Linkin Park’s Hybrid Theory was not their first studio recording, but it was their first full-length album for a major label. Built on the backs of the (then self-titled) Xero demo tape and the (also then self-titled) Hybrid Theory EP, the final version of Hybrid Theory pulls only two pieces of music from its predecessors; neither of those tracks are present on this CD. Instead, these five tracks are demos written for the final album, all of which appear in moderately changed forms here.

Case in point for discovery: this 6-track demo CD (of which I only have five; I removed the last track for redundancy purposes), apparently distributed to Chris Williams of 99x on May 8, 2000, was not re-discovered and publicized until over twelve years later, on September 15, 2012. The fan site Linkin Park Association was the first to host it, as an exclusive find, and it later spread to every other fan site on the web. At the time it was re-discovered, it was the fifth set of demos from the pre-Hybrid Theory period found, alongside a 9-track internal promo, an 8-track promo, a 7-track version of the 8-track promo, an unmastered version of the otherwise-completed album, and a selection of tracks posted to the band’s official website to promote the upcoming release. This demo contains the earliest known versions of “One Step Closer” (named “Plaster” here), “With You” (named “Dust Brothers” here, after the track’s collaborators), and “Papercut.”
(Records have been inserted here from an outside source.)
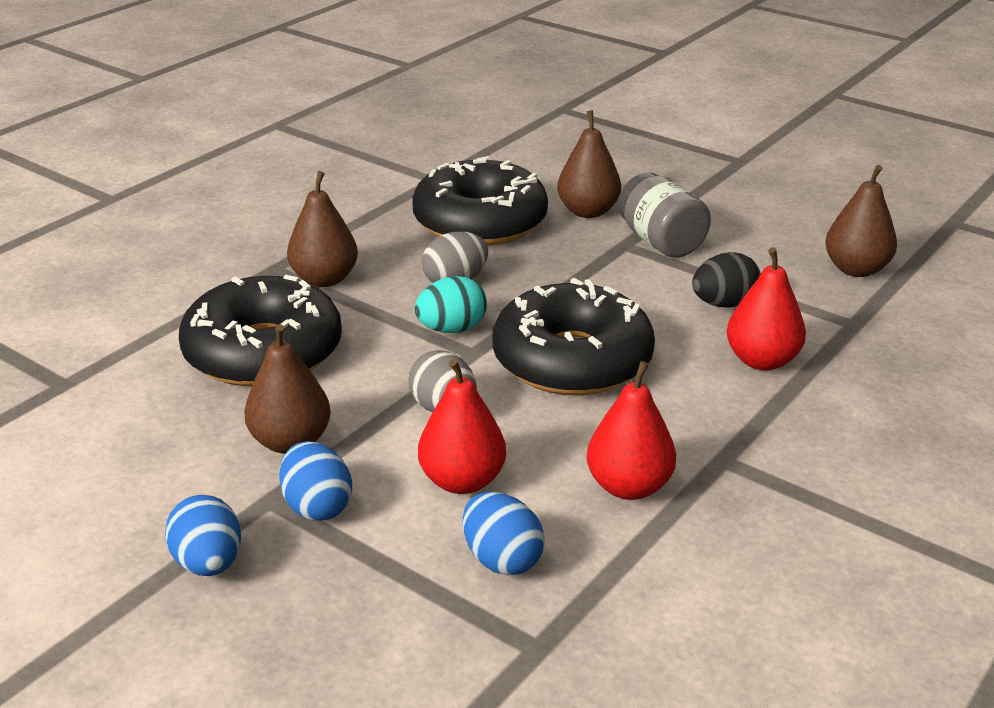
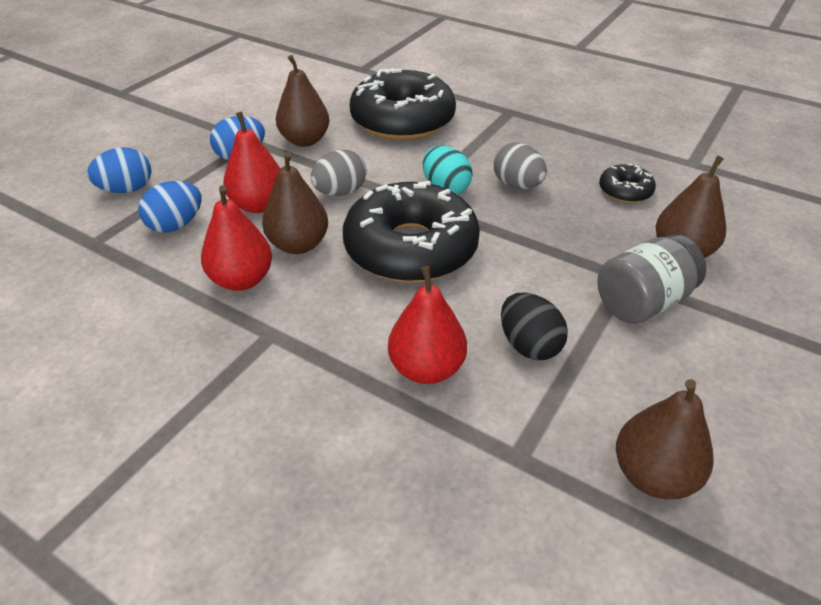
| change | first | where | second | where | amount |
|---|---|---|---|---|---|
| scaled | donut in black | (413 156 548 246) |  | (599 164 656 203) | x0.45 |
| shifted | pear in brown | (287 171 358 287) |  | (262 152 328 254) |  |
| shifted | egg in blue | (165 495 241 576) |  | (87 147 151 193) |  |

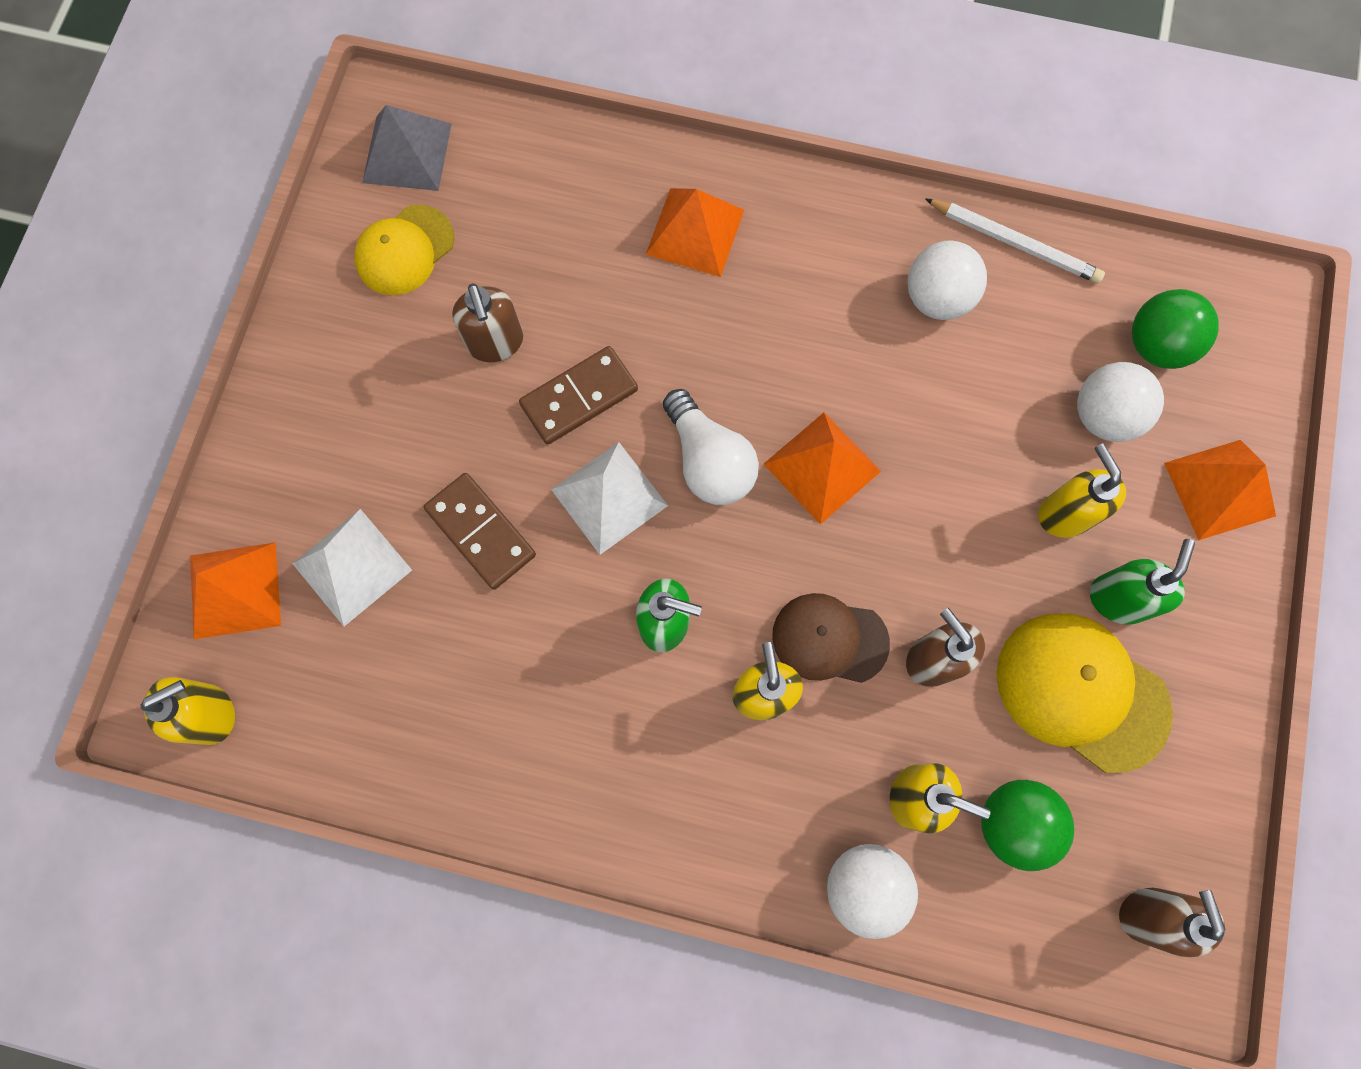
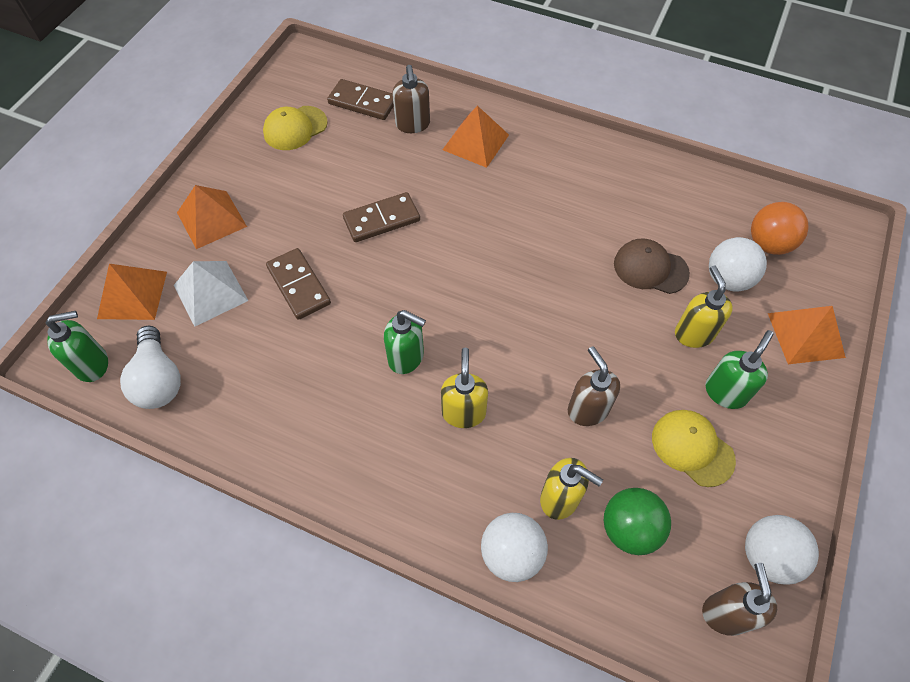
| change | first | where | second | where | amount |
|---|---|---|---|---|---|
| gone | pyramid in grey | (362 105 452 191) |  |  |  |
| gone | pencil in white | (925 198 1105 283) |  |  |  |
| shifted | ball in white | (908 241 987 320) |  | (745 515 819 585) |  |
| shifted | soap dispenser in brown | (452 284 523 362) |  | (392 65 430 133) |  |
| repainted | ball in green | (1132 289 1219 369) | ball in orange | (751 202 809 255) |  |
| shifted | light bulb in white | (663 389 759 505) |  | (120 325 181 409) |  |
| shifted | pyramid in orange | (764 413 881 525) |  | (177 185 247 249) |  |
| gone | pyramid in white | (551 442 668 555) |  |  |  |
| shifted | cap in brown | (772 593 890 683) |  | (614 239 690 294) |  |
| scaled | cap in yellow | (996 613 1173 773) |  | (652 410 736 487) | x0.66 |
| repainted | soap dispenser in yellow | (141 677 235 745) | soap dispenser in green | (46 311 108 382) |  |
| new |  |  | domino in brown | (327 79 394 120) |  |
The Rate-a-Record program noted on the cover comes from 99x in Atlanta, where program director (at the time) Chris Williams regularly played new alternative rock tracks and asked his audience to call in and choose their favorite one. Williams and 99x provided early radio play for the band that likely helped begin to establish Linkin Park as they finished up Hybrid Theory and began promoting the album; “Plaster,” in its final form as “One Step Closer,” became the album’s lead single, turning Linkin Park into a commercial sensation practically overnight.

The tracks themselves are, in all honestly, only of interest to Linkin Park fans already deeply familiar with Hybrid Theory and the multitude of alternate versions of every track on that album that had already been circulating among the fanbase. There are differences – occasionally significant ones – but this is one of those albums where you won’t really care all that much unless you’re already a fan of Linkin Park, and have an interest in how a song can change as it goes through the recording process. This EP tells us, essentially, the same things that the other demos told us – “In the End” (“Untitled”) was an early track that made it all the way to the final album, “Points of Authority” was along the same lines, and the others came along later in the recording process. They’re all strong tracks at this point in the process – not quite ready, but well on their way. Any one of them probably could have done fine on Chris Williams’s radio show.

And that’s the takeaway from a piece of music like this – it’s an interesting view into where Linkin Park was in their recording process in May 2000, and it’s fun to compare the versions of each track and see what changed, but not much more than that.